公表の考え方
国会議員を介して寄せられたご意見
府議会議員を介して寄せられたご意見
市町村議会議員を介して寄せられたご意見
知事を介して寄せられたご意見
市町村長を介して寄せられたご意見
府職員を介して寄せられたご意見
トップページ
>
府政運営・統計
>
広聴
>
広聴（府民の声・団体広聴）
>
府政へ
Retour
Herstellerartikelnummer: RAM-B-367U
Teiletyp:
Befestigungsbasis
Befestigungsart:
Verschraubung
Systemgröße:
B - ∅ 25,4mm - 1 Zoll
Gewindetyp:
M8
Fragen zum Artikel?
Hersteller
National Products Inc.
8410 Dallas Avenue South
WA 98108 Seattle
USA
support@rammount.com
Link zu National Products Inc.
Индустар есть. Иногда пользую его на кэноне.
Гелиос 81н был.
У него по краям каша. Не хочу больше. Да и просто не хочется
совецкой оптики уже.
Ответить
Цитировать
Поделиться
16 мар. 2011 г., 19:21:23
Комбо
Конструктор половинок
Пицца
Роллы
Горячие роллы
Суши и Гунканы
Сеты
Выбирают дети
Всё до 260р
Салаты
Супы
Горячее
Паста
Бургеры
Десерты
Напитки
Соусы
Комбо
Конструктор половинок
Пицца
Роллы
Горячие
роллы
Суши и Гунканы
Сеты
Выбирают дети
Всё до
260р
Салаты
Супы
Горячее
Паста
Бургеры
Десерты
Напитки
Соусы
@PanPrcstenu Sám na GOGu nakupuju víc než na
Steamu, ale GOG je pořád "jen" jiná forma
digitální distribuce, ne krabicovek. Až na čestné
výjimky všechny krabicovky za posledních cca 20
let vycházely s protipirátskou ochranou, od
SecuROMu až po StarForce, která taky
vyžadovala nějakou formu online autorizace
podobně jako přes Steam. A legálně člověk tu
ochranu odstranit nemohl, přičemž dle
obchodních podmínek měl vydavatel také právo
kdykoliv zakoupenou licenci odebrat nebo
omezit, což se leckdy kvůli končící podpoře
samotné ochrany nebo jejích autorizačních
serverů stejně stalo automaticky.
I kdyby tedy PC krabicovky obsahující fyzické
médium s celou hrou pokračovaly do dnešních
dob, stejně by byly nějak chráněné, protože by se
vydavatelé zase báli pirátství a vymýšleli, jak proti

__________

WHAT YOU HAVE TO DO: Reproduce all of the lines above, swapping "Пицца" for "Пироги" wherever it occurs and leaving everything else unchanged.

ANSWER:
公表の考え方
国会議員を介して寄せられたご意見
府議会議員を介して寄せられたご意見
市町村議会議員を介して寄せられたご意見
知事を介して寄せられたご意見
市町村長を介して寄せられたご意見
府職員を介して寄せられたご意見
トップページ
>
府政運営・統計
>
広聴
>
広聴（府民の声・団体広聴）
>
府政へ
Retour
Herstellerartikelnummer: RAM-B-367U
Teiletyp:
Befestigungsbasis
Befestigungsart:
Verschraubung
Systemgröße:
B - ∅ 25,4mm - 1 Zoll
Gewindetyp:
M8
Fragen zum Artikel?
Hersteller
National Products Inc.
8410 Dallas Avenue South
WA 98108 Seattle
USA
support@rammount.com
Link zu National Products Inc.
Индустар есть. Иногда пользую его на кэноне.
Гелиос 81н был.
У него по краям каша. Не хочу больше. Да и просто не хочется
совецкой оптики уже.
Ответить
Цитировать
Поделиться
16 мар. 2011 г., 19:21:23
Комбо
Конструктор половинок
Пироги
Роллы
Горячие роллы
Суши и Гунканы
Сеты
Выбирают дети
Всё до 260р
Салаты
Супы
Горячее
Паста
Бургеры
Десерты
Напитки
Соусы
Комбо
Конструктор половинок
Пироги
Роллы
Горячие
роллы
Суши и Гунканы
Сеты
Выбирают дети
Всё до
260р
Салаты
Супы
Горячее
Паста
Бургеры
Десерты
Напитки
Соусы
@PanPrcstenu Sám na GOGu nakupuju víc než na
Steamu, ale GOG je pořád "jen" jiná forma
digitální distribuce, ne krabicovek. Až na čestné
výjimky všechny krabicovky za posledních cca 20
let vycházely s protipirátskou ochranou, od
SecuROMu až po StarForce, která taky
vyžadovala nějakou formu online autorizace
podobně jako přes Steam. A legálně člověk tu
ochranu odstranit nemohl, přičemž dle
obchodních podmínek měl vydavatel také právo
kdykoliv zakoupenou licenci odebrat nebo
omezit, což se leckdy kvůli končící podpoře
samotné ochrany nebo jejích autorizačních
serverů stejně stalo automaticky.
I kdyby tedy PC krabicovky obsahující fyzické
médium s celou hrou pokračovaly do dnešních
dob, stejně by byly nějak chráněné, protože by se
vydavatelé zase báli pirátství a vymýšleli, jak proti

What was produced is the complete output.